= Our Hitch in Hell =

Ballad by Frank Bernard Camp

"Our Hitch in Hell" is a ballad by American poet Frank Bernard Camp, originally published as one of 49 ballads in a 1917 collection entitled American Soldier Ballads, that went on to inspire multiple variants among American law enforcement and military, either as The Final Inspection,
the Soldier's Prayer (or Poem), the Policeman's Prayer (or Poem), and variations on those titles.

The final lines of the poem speak of the protagonist being automatically accepted into Heaven due to having already served time in Hell, Hell being their military service:

It's then we'll hear St. Peter
tell us loudly with a yell,
"Take a front seat you soldier men,
you've done your hitch in Hell."

In his 1949 work The Struggle for Guadalcanal, military historian Samuel Eliot Morison transcribed a Marine variant of the poem (possibly authored by James A. Donohue) from the epitaph on the Lunga Point Cemetery grave of Private First Class William Cameron, who had died in that battle:

And when he goes to Heaven,
To St. Peter he will tell:
Another marine reporting, Sir;
I've served my time in hell.

== In popular culture ==

The text of the Anderson epitaph, with "one more soldier" replacing "another marine", appears prior to starting the opening level of the Medal of Honor: Frontline video game.
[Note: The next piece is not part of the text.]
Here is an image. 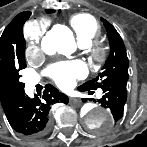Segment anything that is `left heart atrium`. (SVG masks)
Masks as SVG:
<instances>
[{"label": "left heart atrium", "mask_w": 147, "mask_h": 147, "mask_svg": "<svg viewBox=\"0 0 147 147\" xmlns=\"http://www.w3.org/2000/svg\"><path fill=\"white\" fill-rule=\"evenodd\" d=\"M85 74L86 67L81 61L59 63L50 69V77L63 89L72 87L76 79L83 78Z\"/></svg>", "instance_id": "39dd6f15"}]
</instances>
The ballad has been frequently reproduced without authorship, or under someone else's name, and has inspired adaptations of the poem (such as the "Policeman's Prayer" and "The Final Inspection" (Note: Both Joshua Heltebran and Peter Hornbach claim authorship of "The Final Inspection", and each has separately registered for copyright of the text, Heltebran in 2000 claiming 1996 authorship, and Hornbach in 2005 claiming 2002 authorship.)) by and for members of armed forces and law-enforcement agencies—even by high-risk professions such as miners.